In this study, using integrative proteomic and lipidomic analysis, we demonstrated the hepatic TG accumulation was important for the development progress of fatty liver induced by HSD. Theoretically, the primary cause of lipid accumulation is the increased uptake of free fatty acids (FFAs) by the liver [56,81]. Undoubtedly, regulation of TG accumulation is important for improving fatty liver disease [82]. Many studies have shown that overexpression of FABP1 enhances fatty acid uptake [83,84,85]. Researchers also found FABP1-deficient mice were protected from TG accumulation in liver induced by a high-fat diet [86,87]. It is expected that reducing the expression or function of FABP1 could inhibit TG accumulation in liver and ameliorate NAFLD [85]. In this study, we similarly observed HSD increased the expression level of FABP1, resulting in more TG accumulation in liver, ultimately leading to fatty liver in largemouth bass.
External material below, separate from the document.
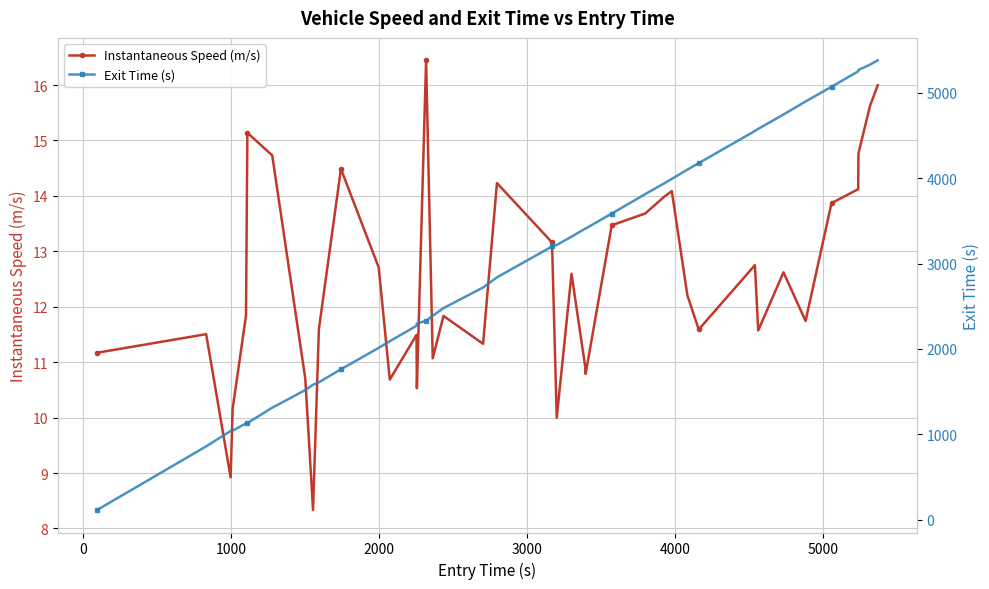

How many interior local peaks does the Instantaneous Speed (m/s) series have?

11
Meanwhile, accumulated evidence suggested cholesterol homeostasis and hepatic cholesterol accumulation associated with the risk of liver cirrhosis and other liver diseases [88,89,90]. ABCA1 could prevent cholesterol accumulation by transporting cholesterol and phospholipids from cells to apolipoproteins [91,92,93]. Recently, a report showed that ABCA1 were tightly associated with the lipid variables and lipid metabolism [94]. Human studies also suggest the elevation of TG levels usually develop fatty liver disease, and there is an inverse association between TG concentrations and dysfunctional ABCA1 [95]. In addition, a study also reported when the function of ABCA1 is diminished, the TG secretion from liver increased, suggesting there is a strong association between ABCA1 and fatty liver disease [59]. Consistent with this finding, this study also showed the content of ABCA1 was significantly reduced, which exacerbated the accumulation of cholesterol in the liver and worsened metabolic fatty liver disease.
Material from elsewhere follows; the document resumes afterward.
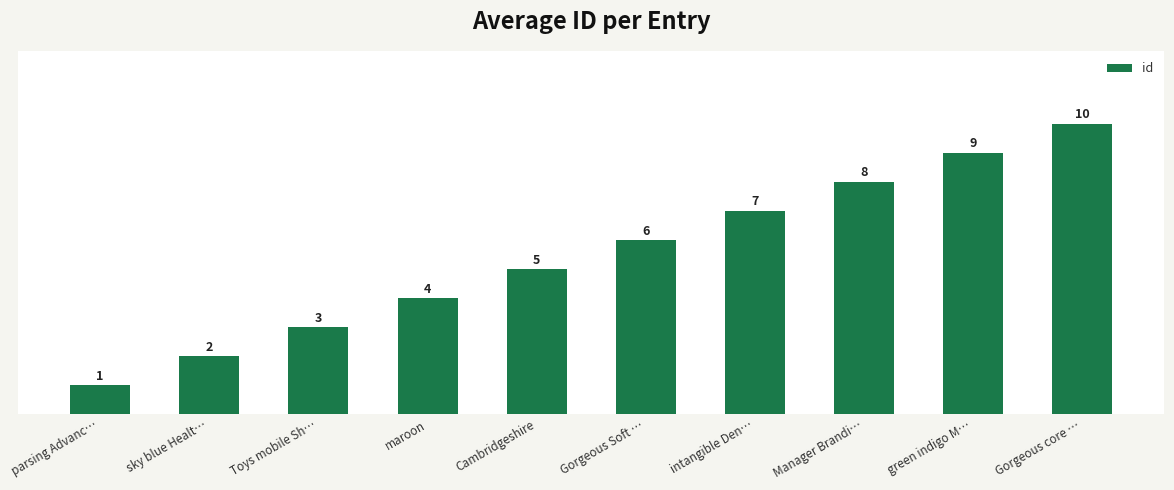

Rank the categories by value from highest to lowest.

Gorgeous core …, green indigo M…, Manager Brandi…, intangible Den…, Gorgeous Soft …, Cambridgeshire, maroon, Toys mobile Sh…, sky blue Healt…, parsing Advanc…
Furthermore, VDAC1 was involved in cholesterol transport and was thought to be part of a complex process that mediates fatty acid transport [96,97,98]. A lack of VDAC1 caused mitochondria to stop oxidizing fatty acids [99]. It is also indicated that the absence of ABCA1 lead to steatosis in metabolic liver disease [100,101]. Recent study had found hepatocyte fat droplet and glycogen accumulation in high-fat diet-treated mice. However, the VDAC1-based peptide decreased serum TG content and hepatocyte fat droplets and increased hepatocyte glycogen accumulation [98]. Moreover, VDAC1 could interact with many proteins, such as metabolism, apoptosis and anti-oxidation-related proteins [102,103], so it could be regarded as a potential therapeutic for metabolic liver disease, such as NAFLD [98]. Here, we demonstrated that the reduction in VDAC1 expression led to cholesterol and lipid accumulation in liver of largemouth bass induced by HSD. Importantly, in addition to hepatic TG accumulation, abnormal transport of cholesterol also plays a critical role in the occurrence and development of fatty liver disease.

5. Conclusions

We successfully induced metabolic fatty liver phenotype of largemouth bass with high-starch diet. We found that three differential proteins (FABP1, ABCA1 and VDAC1) in fat digestion and absorption and cholesterol metabolism pathways played important roles in the occurrence and development of MLD in largemouth bass after the combination of targeted lipidomics and proteomics analyses. The three differential proteins may be promising targets for therapeutic intervention in fatty liver disease. Our findings propose the possible key regulatory factors in the occurrence and development of metabolic fatty liver, which provide a theoretical basis for the efficient use of compound feed and targeted nutritional regulation in commercial aquaculture.